• YOUR GOAL: What's wanted is a faithful retyping of every entry, pictures excluded.

[Saved data entries]
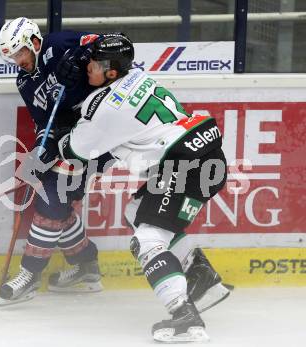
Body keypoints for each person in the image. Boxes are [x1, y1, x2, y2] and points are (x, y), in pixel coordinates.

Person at [55, 34, 230, 342]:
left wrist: (60, 129)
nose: (88, 69)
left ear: (111, 71)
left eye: (94, 65)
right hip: (204, 157)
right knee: (137, 211)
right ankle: (202, 277)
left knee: (147, 239)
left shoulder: (106, 108)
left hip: (183, 166)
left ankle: (184, 317)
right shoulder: (137, 75)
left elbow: (74, 152)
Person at [0, 17, 107, 306]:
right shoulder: (23, 81)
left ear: (33, 43)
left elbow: (109, 44)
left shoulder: (58, 44)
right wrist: (39, 152)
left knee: (51, 202)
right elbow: (44, 122)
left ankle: (29, 274)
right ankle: (86, 266)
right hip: (71, 139)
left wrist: (81, 59)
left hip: (102, 129)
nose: (18, 61)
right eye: (12, 56)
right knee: (57, 204)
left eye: (19, 52)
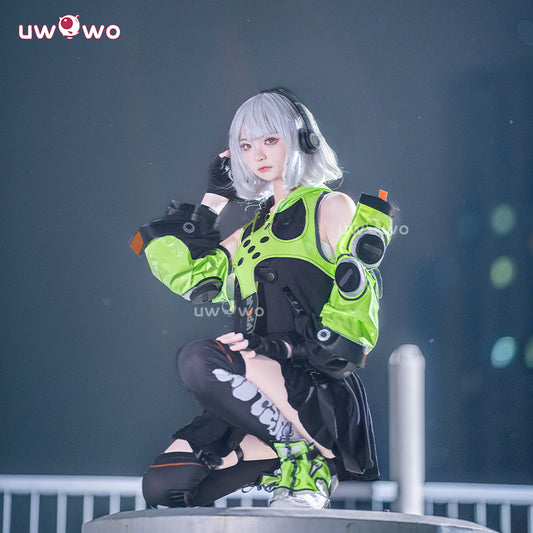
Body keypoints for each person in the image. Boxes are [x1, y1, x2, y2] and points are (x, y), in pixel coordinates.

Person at [130, 88, 397, 509]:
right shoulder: (252, 230)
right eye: (245, 146)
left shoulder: (331, 207)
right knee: (164, 487)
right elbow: (191, 278)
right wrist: (213, 200)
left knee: (198, 359)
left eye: (270, 139)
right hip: (253, 393)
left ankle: (308, 465)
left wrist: (287, 348)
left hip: (309, 384)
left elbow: (356, 305)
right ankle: (292, 453)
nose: (258, 155)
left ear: (302, 139)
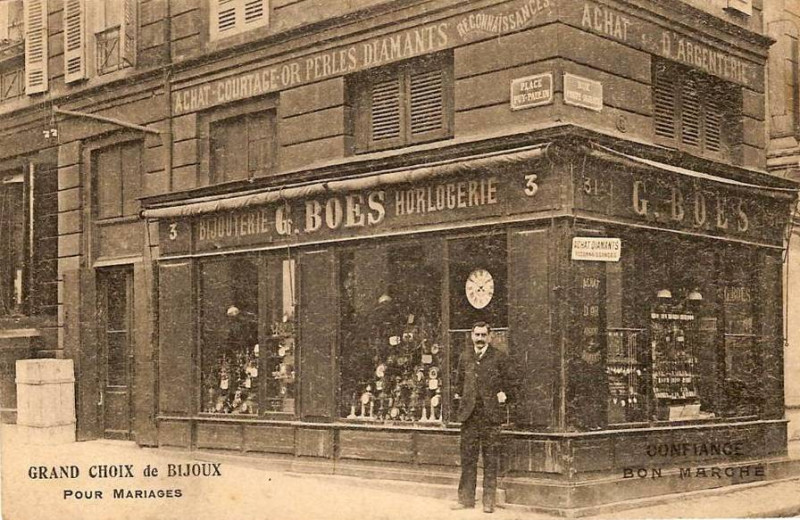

• YOUR RESPONSE:
Body keypoints for each person in the image. Boxes are [x1, y1, x2, y2] and points are (x, y), in pixel coordinates.

Person at [55, 34, 230, 342]:
left wrist: (60, 129)
nose: (88, 69)
left ear: (111, 71)
left eye: (94, 65)
right hip: (204, 157)
right knee: (137, 211)
right ankle: (202, 277)
left knee: (147, 239)
left shoulder: (106, 108)
left hip: (183, 166)
left ankle: (184, 317)
right shoulder: (137, 75)
left elbow: (74, 152)
Person at [0, 17, 107, 306]:
right shoulder: (23, 81)
left ear: (33, 43)
left elbow: (109, 44)
left shoulder: (58, 44)
right wrist: (39, 152)
left knee: (51, 202)
right elbow: (44, 122)
left ankle: (29, 274)
right ankle: (86, 266)
right hip: (71, 139)
left wrist: (81, 59)
left hip: (102, 129)
nose: (18, 61)
right eye: (12, 56)
right knee: (57, 204)
left eye: (19, 52)
Body keypoints for each person in the image. Boxes are [x1, y1, x2, y2] and points are (x, y), in pixel coordinates.

Person at [130, 88, 397, 509]:
right shoulder: (252, 230)
right eye: (245, 146)
left shoulder: (331, 207)
right knee: (164, 487)
right elbow: (191, 278)
right wrist: (213, 200)
left knee: (198, 359)
left eye: (270, 139)
right hip: (253, 393)
left ankle: (308, 465)
left wrist: (287, 348)
left hip: (309, 384)
left elbow: (356, 305)
right ankle: (292, 453)
nose: (258, 155)
left ear: (302, 139)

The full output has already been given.